Oireachtas Joint and Select Committees

Thursday, 3 December 2015

Joint Oireachtas Committee on Finance, Public Expenditure and Reform

Fiscal Assessment Report: Irish Fiscal Advisory Council

2:00 pm

Photo of Paul MurphyPaul Murphy (Dublin South West, Socialist Party) | Oireachtas source

I thank the delegation for attending and for the presentation. The engagement between the Government and the IFAC over recent weeks has been amusing to watch. Although the Government, at the suggestion and demand of the Commission, set up a body designed to push for austerity at all times and to be independent of public pressure, it expressed its discomfort with that body when it did precisely that.

I appreciate that we are operating in the dark somewhat but it would be interesting to explore a little more the unexpected significant increase in corporation tax and the potential reasons for it. I accept the answers the council has given and the potential vulnerabilities.

I understand the corporation tax intake is 58% ahead of that projected, which is very significant. There is an article by Mr. Seamus Coffey in yesterday’s Irish Independentthat argues the increase is associated with a small number of corporations. Mr. Coffey states that in the first ten months of last year, the top ten payers of corporation tax paid €1.3 billion. In the first ten months of this year, the top ten contributed €2.5 billion.
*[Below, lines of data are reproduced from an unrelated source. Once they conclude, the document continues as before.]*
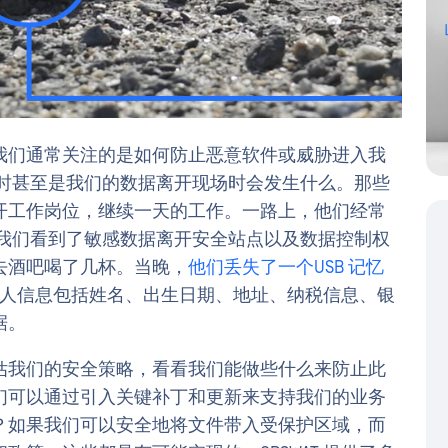
我们通常关注的是如何防止恶意软件或威胁进入我
有时甚至是我们的数据离开现场时会发生什么。那些
开工作岗位，继续一天的工作。一路上，他们经常
，我们看到了敏感数据离开安全站点以及数据控制权
去酒吧喝了几杯。当晚，
他们丢失了一个USB 记忆
人信息包括姓名、出生日期、地址、纳税信息、银
据。
估我们的安全策略，看看我们能做些什么来防止此
们可以通过引入关键补丁和更新来支持我们的业务
？如果我们可以安全地将文件带入受保护区域，而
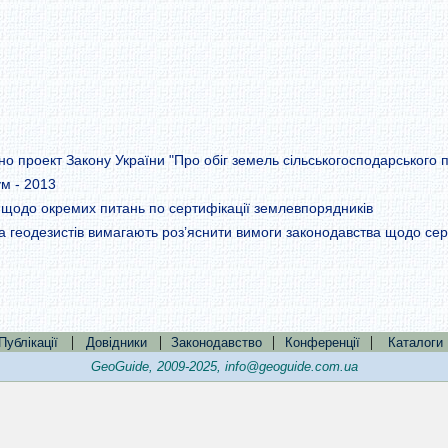
о проект Закону України "Про обіг земель сільськогосподарського 
м - 2013
щодо окремих питань по сертифікації землевпорядників
а геодезистів вимагають роз’яснити вимоги законодавства щодо сер
|
|
|
|
Публікації
Довідники
Законодавство
Конференції
Каталоги
GeoGuide, 2009-2025,
info@geoguide.com.ua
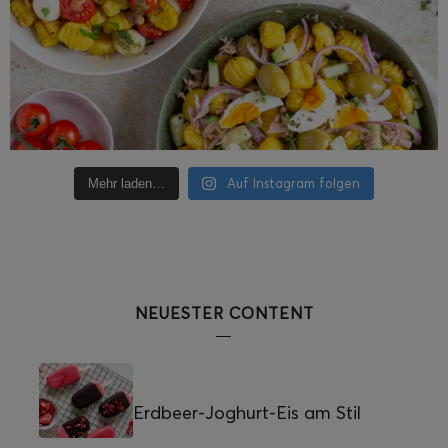
Auf Instagram folgen
Mehr laden…
NEUESTER CONTENT
Erdbeer-Joghurt-Eis am Stil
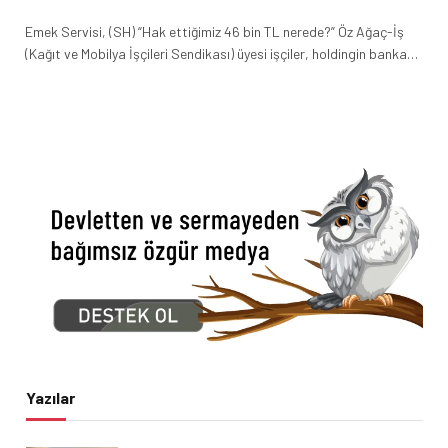
Emek Servisi, (SH) “Hak ettiğimiz 46 bin TL nerede?” Öz Ağaç-İş
(Kağıt ve Mobilya İşçileri Sendikası) üyesi işçiler, holdingin banka…
Yazılar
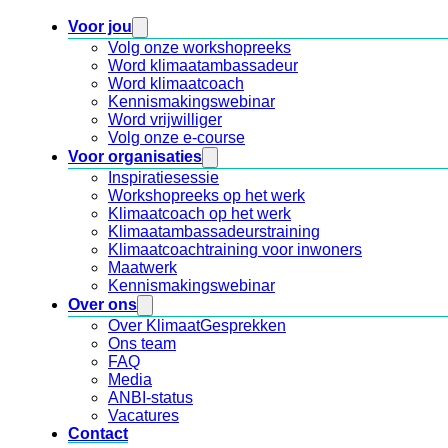
Voor jou
Volg onze workshopreeks
Word klimaatambassadeur
Word klimaatcoach
Kennismakingswebinar
Word vrijwilliger
Volg onze e-course
Voor organisaties
Inspiratiesessie
Workshopreeks op het werk
Klimaatcoach op het werk
Klimaatambassadeurstraining
Klimaatcoachtraining voor inwoners
Maatwerk
Kennismakingswebinar
Over ons
Over KlimaatGesprekken
Ons team
FAQ
Media
ANBI-status
Vacatures
Contact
The statement of the Revenue Commissioners that revenues are acceptable for next year is satisfactory. These trends can be acceptable for the following year, but I take the point that was made on the period from 2017 onwards. Is the most likely explanation not that corporations are putting their tax affairs in a certain order to maximise tax efficiency and minimise the amount of tax they pay in the context of the introduction of base erosion and profit shifting, BEPS, in terms of the OECD? Surely that or something akin to it is the case. Is there not a shifting of profit locations, thereby having an impact on tax? Surely, if it were all fundamental and the companies were just producing and selling more goods and services, we would see what I describe to a greater extent than at present.